The Lost Girl by Sangu Mandanna
Eva’s life is not her own. She is a creation, an abomination–an echo. Made by the Weavers as a copy of someone else, she is expected to replace a girl named Amarra, her “other,” if she ever died. Eva studies what Amarra does, what she eats, what it’s like to kiss her boyfriend, Ray. So when Amarra is killed in a car crash, Eva should be ready.
But fifteen years of studying never prepared her for this.
Now she must abandon everything she’s ever known–the guardians who raised her, the boy she’s forbidden to love–to move to India and convince the world that Amarra is alive.
What Eva finds is a grief-stricken family; parents unsure how to handle this echo they thought they wanted; and Ray, who knew every detail, every contour of Amarra. And when Eva is unexpectedly dealt a fatal blow that will change her existence forever, she is forced to choose: Stay and live out her years as a copy or leave and risk it all for the freedom to be an original. To be Eva.

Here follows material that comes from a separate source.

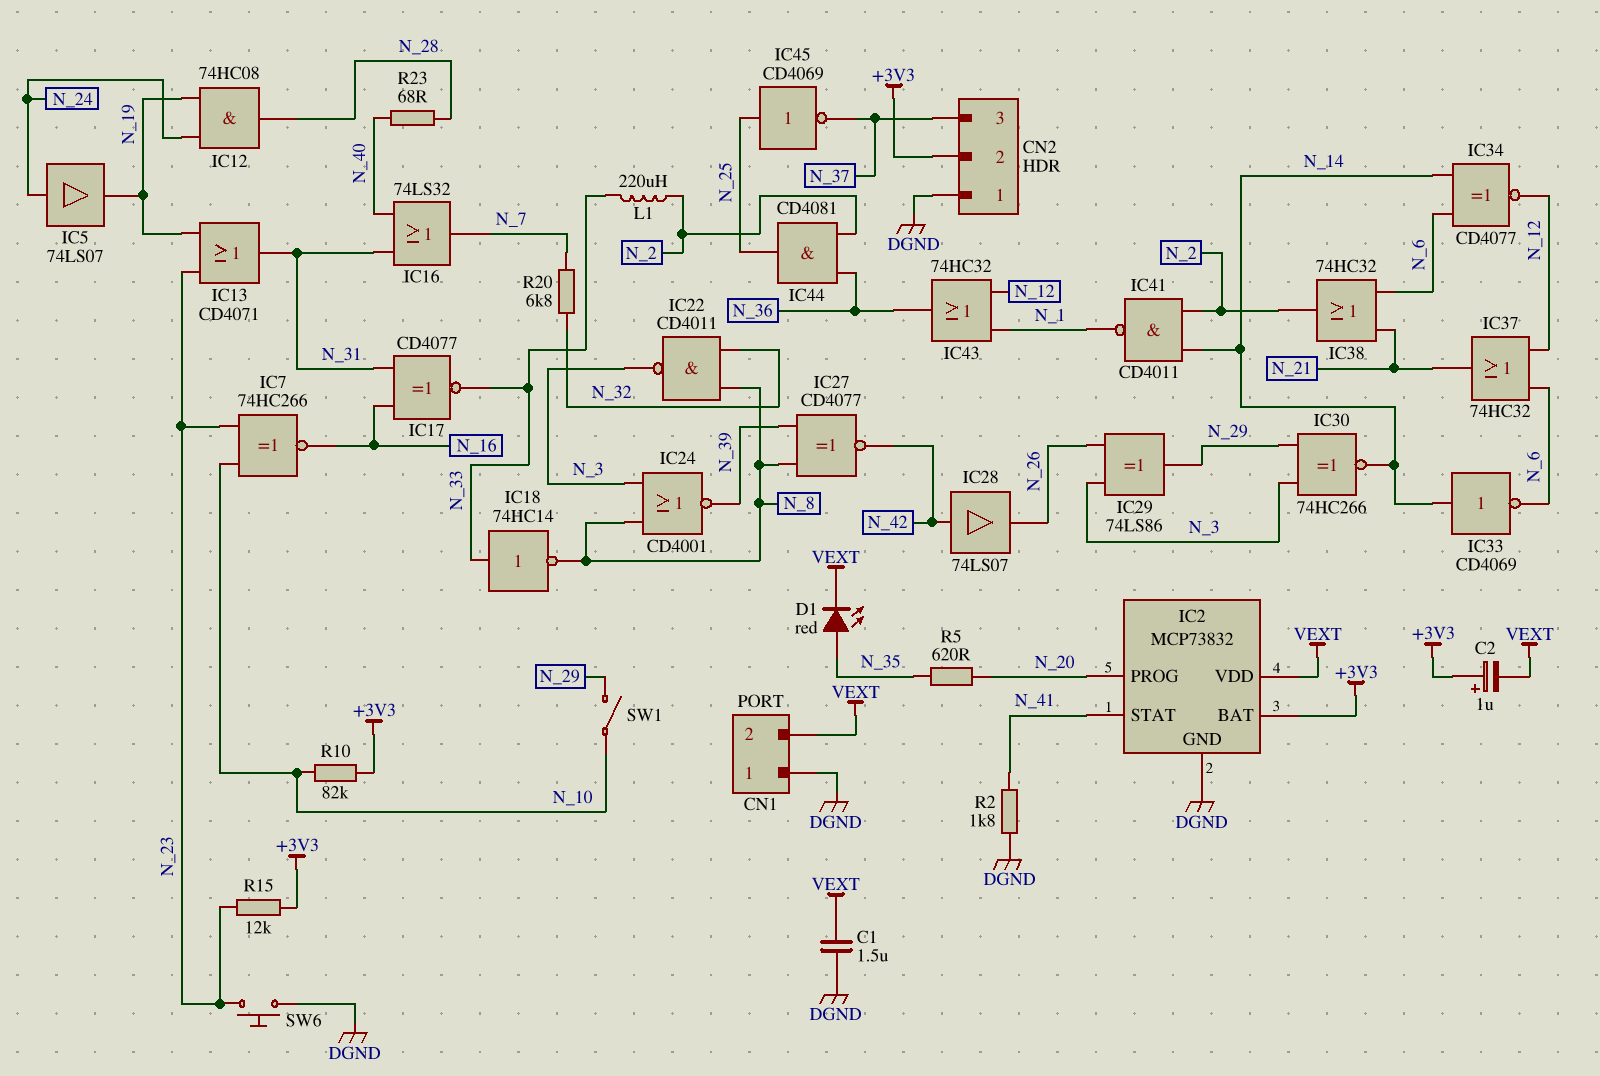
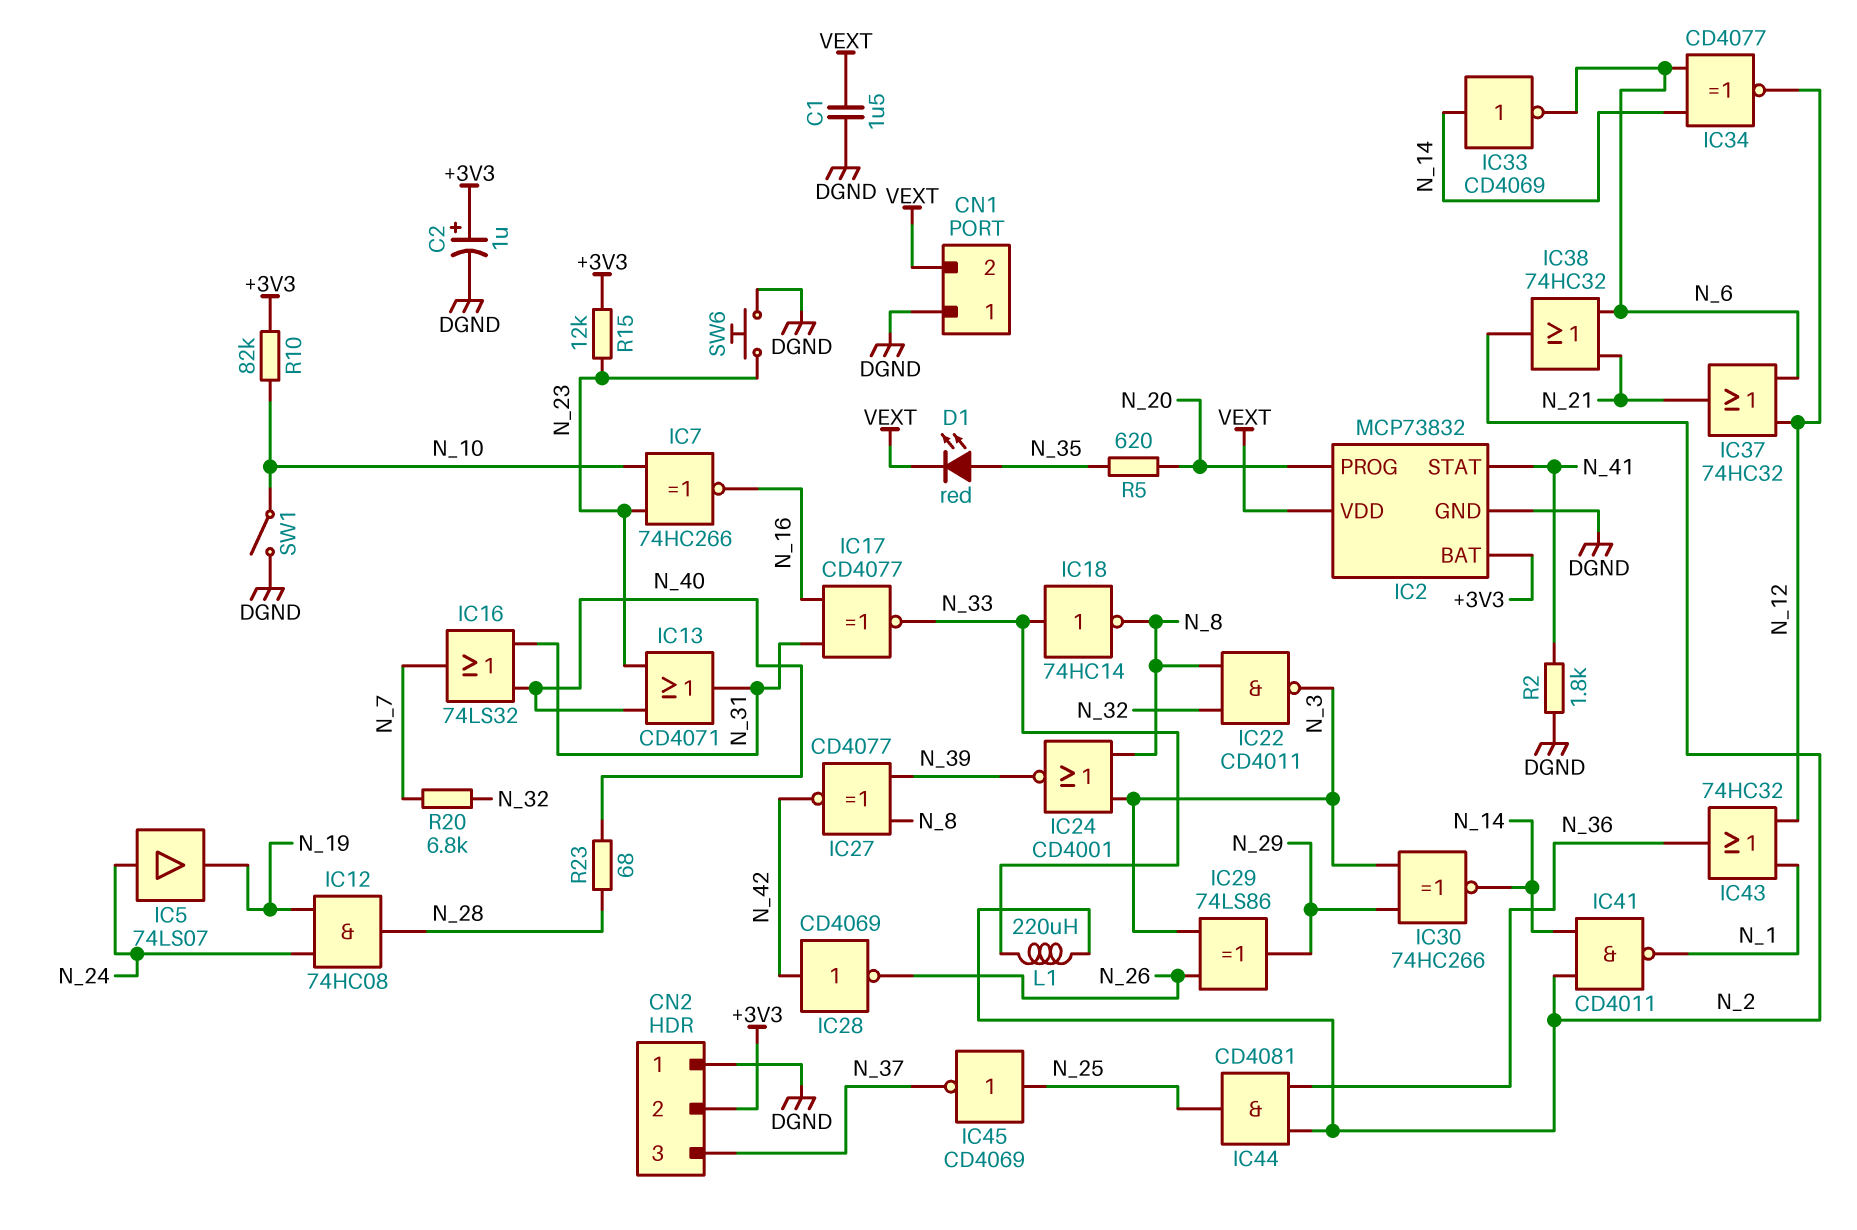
C2: 1uF (plus +3V3, minus VEXT) -> 1uF (plus +3V3, minus DGND)
IC13: OR CD4071 (in N_19, in N_23, out N_31) -> OR CD4071 (in N_23, in N_40, out N_31)
IC28: buffer 74LS07 (in N_42, out N_26) -> NOT CD4069 (in N_42, out N_26)
SW1: switch (N_10, N_29) -> switch (DGND, N_10)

The story was very well done and was interesting, creative, and unique. The book grabbed my attention right away and held my interest until the end. Told in first person narrative, through the eyes of an echo named Eva, this story will capture your interest and leave you begging for more at the end. However, I feel as though there are some aspects of the story that deserve a bit more explanation, such as the science behind the creation of the echoes.
The characters are well-developed. The narrator, Eva (self-named because she is, legally, not supposed to have her own name), is created for the purpose of replacing her “other,” Amarra, if she were ever to die. Eva is definitely easy to connect with. She is a lovable character who the reader will be rooting for throughout the novel.
The writing is good. I was especially impressed due to the fact that I received an ARC copy (pre-published and uncorrected proof) of the book and it is a debut! Mandanna’s writing style makes sure to capture and hold onto the reader’s interest, while also forming a strong connection between the characters and reader.
Overall, I would definitely recommend this novel to fans of YA dystopia fiction. Probably the only thing I didn’t like was the ending, which left me frustrated. The book has a very uncertain ending that will leave the reader wondering. I also wish that there was a bit more romance in this book. The romance in The Lost Girl is present in parts, but there isn’t very much of it (and I like romance!). The cover is also amazingly creative, in my opinion; I love the cover. All-in-all, I very much enjoyed this book.